Stated task: Please set out every line of the records below as a numbered list, skipping any blank lines.

Listing:
******
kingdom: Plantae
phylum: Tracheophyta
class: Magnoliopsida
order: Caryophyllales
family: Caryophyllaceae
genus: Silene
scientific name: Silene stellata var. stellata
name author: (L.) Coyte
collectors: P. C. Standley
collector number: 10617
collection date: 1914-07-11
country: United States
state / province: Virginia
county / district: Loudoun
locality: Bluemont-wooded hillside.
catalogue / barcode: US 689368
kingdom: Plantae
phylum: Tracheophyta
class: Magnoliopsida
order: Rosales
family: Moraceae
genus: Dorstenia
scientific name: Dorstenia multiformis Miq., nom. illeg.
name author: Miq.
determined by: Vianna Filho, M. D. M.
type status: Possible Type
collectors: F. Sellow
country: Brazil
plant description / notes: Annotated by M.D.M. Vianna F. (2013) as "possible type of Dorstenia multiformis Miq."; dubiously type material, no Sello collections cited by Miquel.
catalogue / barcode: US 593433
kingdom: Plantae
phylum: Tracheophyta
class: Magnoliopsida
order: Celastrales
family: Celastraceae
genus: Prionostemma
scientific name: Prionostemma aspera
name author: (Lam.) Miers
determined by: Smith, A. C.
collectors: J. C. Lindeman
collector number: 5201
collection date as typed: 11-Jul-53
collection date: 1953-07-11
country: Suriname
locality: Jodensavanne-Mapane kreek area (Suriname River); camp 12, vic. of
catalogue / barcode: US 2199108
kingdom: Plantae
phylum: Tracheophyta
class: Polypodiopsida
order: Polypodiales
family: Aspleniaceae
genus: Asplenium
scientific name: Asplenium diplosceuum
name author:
******
Answer below:
1. kingdom: Plantae
2. phylum: Tracheophyta
3. class: Magnoliopsida
4. order: Caryophyllales
5. family: Caryophyllaceae
6. genus: Silene
7. scientific name: Silene stellata var. stellata
8. name author: (L.) Coyte
9. collectors: P. C. Standley
10. collector number: 10617
11. collection date: 1914-07-11
12. country: United States
13. state / province: Virginia
14. county / district: Loudoun
15. locality: Bluemont-wooded hillside.
16. catalogue / barcode: US 689368
17. kingdom: Plantae
18. phylum: Tracheophyta
19. class: Magnoliopsida
20. order: Rosales
21. family: Moraceae
22. genus: Dorstenia
23. scientific name: Dorstenia multiformis Miq., nom. illeg.
24. name author: Miq.
25. determined by: Vianna Filho, M. D. M.
26. type status: Possible Type
27. collectors: F. Sellow
28. country: Brazil
29. plant description / notes: Annotated by M.D.M. Vianna F. (2013) as "possible type of Dorstenia multiformis Miq."; dubiously type material, no Sello collections cited by Miquel.
30. catalogue / barcode: US 593433
31. kingdom: Plantae
32. phylum: Tracheophyta
33. class: Magnoliopsida
34. order: Celastrales
35. family: Celastraceae
36. genus: Prionostemma
37. scientific name: Prionostemma aspera
38. name author: (Lam.) Miers
39. determined by: Smith, A. C.
40. collectors: J. C. Lindeman
41. collector number: 5201
42. collection date as typed: 11-Jul-53
43. collection date: 1953-07-11
44. country: Suriname
45. locality: Jodensavanne-Mapane kreek area (Suriname River); camp 12, vic. of
46. catalogue / barcode: US 2199108
47. kingdom: Plantae
48. phylum: Tracheophyta
49. class: Polypodiopsida
50. order: Polypodiales
51. family: Aspleniaceae
52. genus: Asplenium
53. scientific name: Asplenium diplosceuum
54. name author:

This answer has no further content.